Stored data entries
-------------------------
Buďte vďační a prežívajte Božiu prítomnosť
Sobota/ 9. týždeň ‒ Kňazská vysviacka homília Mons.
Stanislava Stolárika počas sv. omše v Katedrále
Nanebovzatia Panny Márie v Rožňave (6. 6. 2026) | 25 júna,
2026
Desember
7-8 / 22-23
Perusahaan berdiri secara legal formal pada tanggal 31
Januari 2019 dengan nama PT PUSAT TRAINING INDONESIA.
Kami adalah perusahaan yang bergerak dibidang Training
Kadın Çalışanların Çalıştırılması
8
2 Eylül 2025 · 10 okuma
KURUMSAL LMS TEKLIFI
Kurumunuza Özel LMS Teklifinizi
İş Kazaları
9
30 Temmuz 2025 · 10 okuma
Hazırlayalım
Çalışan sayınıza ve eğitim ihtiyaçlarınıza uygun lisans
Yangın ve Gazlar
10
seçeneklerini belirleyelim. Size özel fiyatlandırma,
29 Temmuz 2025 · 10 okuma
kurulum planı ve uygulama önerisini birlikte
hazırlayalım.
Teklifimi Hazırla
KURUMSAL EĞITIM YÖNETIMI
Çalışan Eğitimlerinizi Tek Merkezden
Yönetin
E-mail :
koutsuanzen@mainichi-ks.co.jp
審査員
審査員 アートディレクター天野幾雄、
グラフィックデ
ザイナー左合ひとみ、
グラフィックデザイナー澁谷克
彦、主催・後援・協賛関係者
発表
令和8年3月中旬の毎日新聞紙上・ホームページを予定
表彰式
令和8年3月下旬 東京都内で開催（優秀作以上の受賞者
-------------------------
- What to work on: Repeat the data exactly. Omit nothing.

- Written response:
Buďte vďační a prežívajte Božiu prítomnosť
Sobota/ 9. týždeň ‒ Kňazská vysviacka homília Mons.
Stanislava Stolárika počas sv. omše v Katedrále
Nanebovzatia Panny Márie v Rožňave (6. 6. 2026) | 25 júna,
2026
Desember
7-8 / 22-23
Perusahaan berdiri secara legal formal pada tanggal 31
Januari 2019 dengan nama PT PUSAT TRAINING INDONESIA.
Kami adalah perusahaan yang bergerak dibidang Training
Kadın Çalışanların Çalıştırılması
8
2 Eylül 2025 · 10 okuma
KURUMSAL LMS TEKLIFI
Kurumunuza Özel LMS Teklifinizi
İş Kazaları
9
30 Temmuz 2025 · 10 okuma
Hazırlayalım
Çalışan sayınıza ve eğitim ihtiyaçlarınıza uygun lisans
Yangın ve Gazlar
10
seçeneklerini belirleyelim. Size özel fiyatlandırma,
29 Temmuz 2025 · 10 okuma
kurulum planı ve uygulama önerisini birlikte
hazırlayalım.
Teklifimi Hazırla
KURUMSAL EĞITIM YÖNETIMI
Çalışan Eğitimlerinizi Tek Merkezden
Yönetin
E-mail :
koutsuanzen@mainichi-ks.co.jp
審査員
審査員 アートディレクター天野幾雄、
グラフィックデ
ザイナー左合ひとみ、
グラフィックデザイナー澁谷克
彦、主催・後援・協賛関係者
発表
令和8年3月中旬の毎日新聞紙上・ホームページを予定
表彰式
令和8年3月下旬 東京都内で開催（優秀作以上の受賞者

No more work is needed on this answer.